While working her summer job as a youthful research assistant...

While working her summer job as a youthful research assistant in the salt marsh near Oak Beach, the writer came upon this nest of a Clapper Rail, known for its loud, clattering calls.  Credit: Laurie Farber

On a late spring afternoon decades ago, I was driving home along Ocean Parkway when I stopped because I saw nets for catching birds in the salt marsh near Oak Beach.

I met Jon Greenlaw, a biology professor at LIU Post, and bird researcher Will Post, who were studying the sharp-tailed and seaside sparrows that nest there, one of the few places where these closely related species’ ranges overlapped.

This is one of the few healthy marshes left on Long Island without ditches meant to reduce the number of mosquitoes. The men needed help studying saltmarsh sparrows, and at 22, I needed a summer job.
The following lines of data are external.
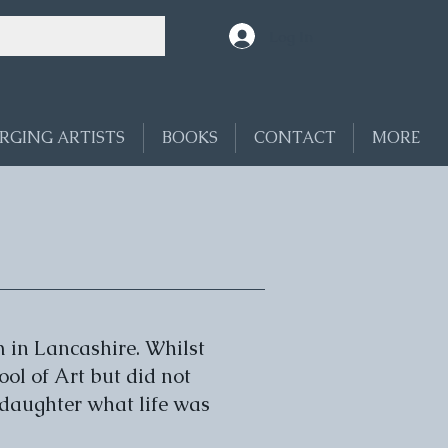
Log In
RGING ARTISTS
BOOKS
CONTACT
MORE
 in Lancashire. Whilst
ool of Art but did not
nddaughter what life was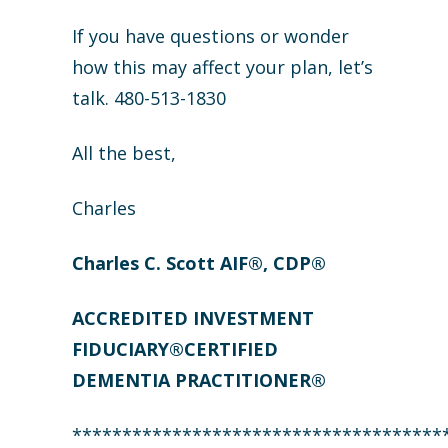
If you have questions or wonder
how this may affect your plan, let’s
talk. 480-513-1830
All the best,
Charles
Charles C. Scott AIF®, CDP®
ACCREDITED INVESTMENT
FIDUCIARY®CERTIFIED
DEMENTIA PRACTITIONER®
*************************************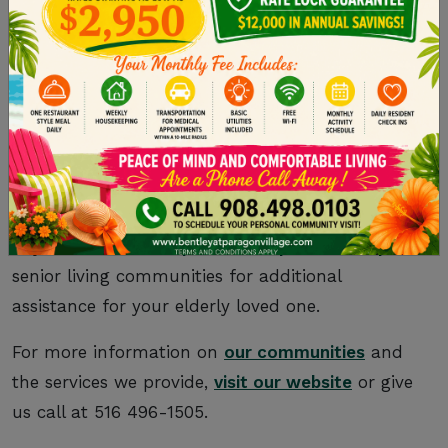
take a breather now and then. Consider hiring
in-home help from a professional care aide for
the tasks that you’re not comfortable with or
able to complete.
Being a caregiver is as emotionally rewarding as
it is challenging, so we encourage you to ask for
help when you need it. Keep caregiver fatigue at
bay and consider
Kaplan Development Group
’s
senior living communities for additional
assistance for your elderly loved one.
For more information on
our communities
and
the services we provide,
visit our website
or give
us call at 516 496-1505.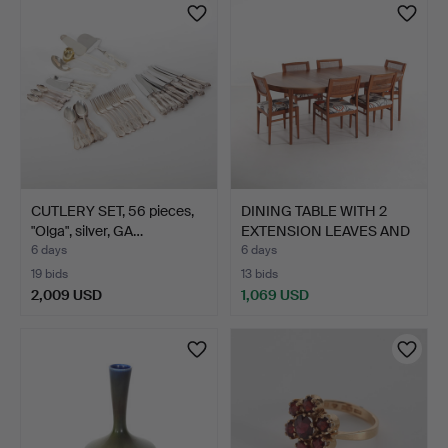
item
CUTLERY SET, 56 pieces,
DINING TABLE WITH 2
"Olga", silver, GA…
EXTENSION LEAVES AND
6…
6 days
6 days
19 bids
13 bids
2,009 USD
1,069 USD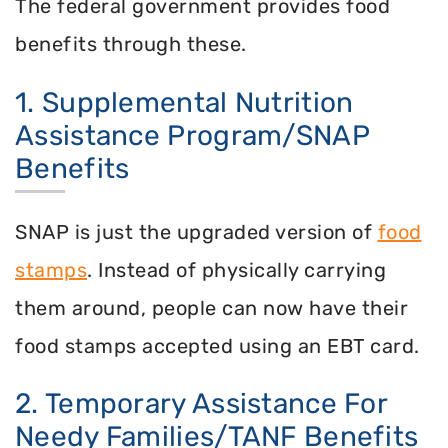
The federal government provides food
benefits through these.
1. Supplemental Nutrition
Assistance Program/SNAP
Benefits
SNAP is just the upgraded version of
food
stamps
. Instead of physically carrying
them around, people can now have their
food stamps accepted using an EBT card.
2. Temporary Assistance For
Needy Families/TANF Benefits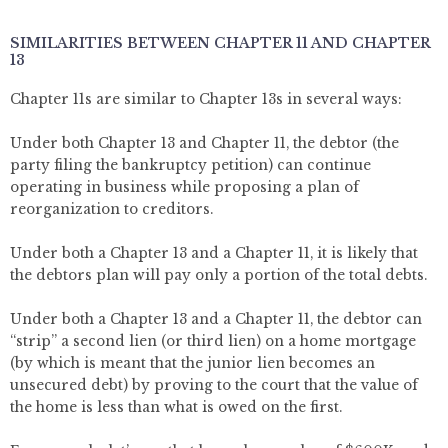
SIMILARITIES BETWEEN CHAPTER 11 AND CHAPTER
13
Chapter 11s are similar to Chapter 13s in several ways:
Under both Chapter 13 and Chapter 11, the debtor (the
party filing the bankruptcy petition) can continue
operating in business while proposing a plan of
reorganization to creditors.
Under both a Chapter 13 and a Chapter 11, it is likely that
the debtors plan will pay only a portion of the total debts.
Under both a Chapter 13 and a Chapter 11, the debtor can
“strip” a second lien (or third lien) on a home mortgage
(by which is meant that the junior lien becomes an
unsecured debt) by proving to the court that the value of
the home is less than what is owed on the first.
They had already color-banded many adult sparrows. They not only put the usual aluminum rings on their legs but also a unique combination of colored plastic rings. And they had marked off a grid to record notes about nest activity.

My job? I would check a list of nests they’d leave me each day and record my observations from a blind they had set up. The blinds were wooden towers providing a view from above the marsh. Nests were identified by their location on the grid and marked inconspicuously with a tall reed, but I knew what to look for.

Rather than stand behind the burlap cloth that was wrapped around the top of the blind to hide observers, I preferred to pull it down and sit on the edge of the wooden platform. I recorded which adult bird came to the nest to feed the babies and the time it came and left. Only the mother sharp-tailed sparrow took care of the young, but both seaside sparrows helped each other.

I was alone in the marsh for about three or four hours every day. I loved walking in it, seeing it at different times during tidal cycles. I also loved occasionally spotting a Virginia rail, a secretive bird that favors freshwater marshes. I once stumbled upon the nest of a clapper rail, known for its loud, clattering calls.

I also adored the little black-and-gold dragonflies that lived there. It was wonderful looking from the blinds — above the biting level of the greenhead flies, whose bite can leave welts on a person. I enjoyed seeing glossy ibises coast in, land and bend down to feed, hidden behind the grasses. There was always something interesting to observe.

One of the job’s best aspects was being left alone! What could be better than being by myself in a wonderful part of nature — and getting paid for it!

A few years later, I took Greenlaw’s behavioral ecology course at Post and learned more about how sharp-tailed sparrows mainly lived to our north on narrow salt marshes while seaside sparrows lived mainly to our south on wide marshes and how their resulting mating behaviors differed. It was fascinating.

Post went on to work in Florida with the now-extinct dusky seaside sparrows, and eventually, Greenlaw retired to the same state. Together, they published several journal articles on the sparrows.

Ah, being alone in that salt marsh. The memories still bring back joy. It was the best summer job I ever had.

 

Reader Laurie Farber lives in Wyandanch.